# The problem:
Please rename "POSTS RECENTES" to "PUBLICAÇÕES RECENTES" in the records below, and write their text out again with no other changes. Leave the pictures out.

--- START ---

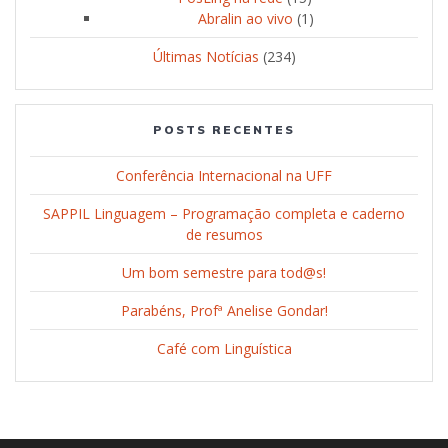
Abralin ao vivo
(1)
Últimas Notícias
(234)
POSTS RECENTES
Conferência Internacional na UFF
SAPPIL Linguagem – Programação completa e caderno
de resumos
Um bom semestre para tod@s!
Parabéns, Profª Anelise Gondar!
Café com Linguística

--- END ---

# Your solution:
Abralin ao vivo
(1)
Últimas Notícias
(234)
PUBLICAÇÕES RECENTES
Conferência Internacional na UFF
SAPPIL Linguagem – Programação completa e caderno
de resumos
Um bom semestre para tod@s!
Parabéns, Profª Anelise Gondar!
Café com Linguística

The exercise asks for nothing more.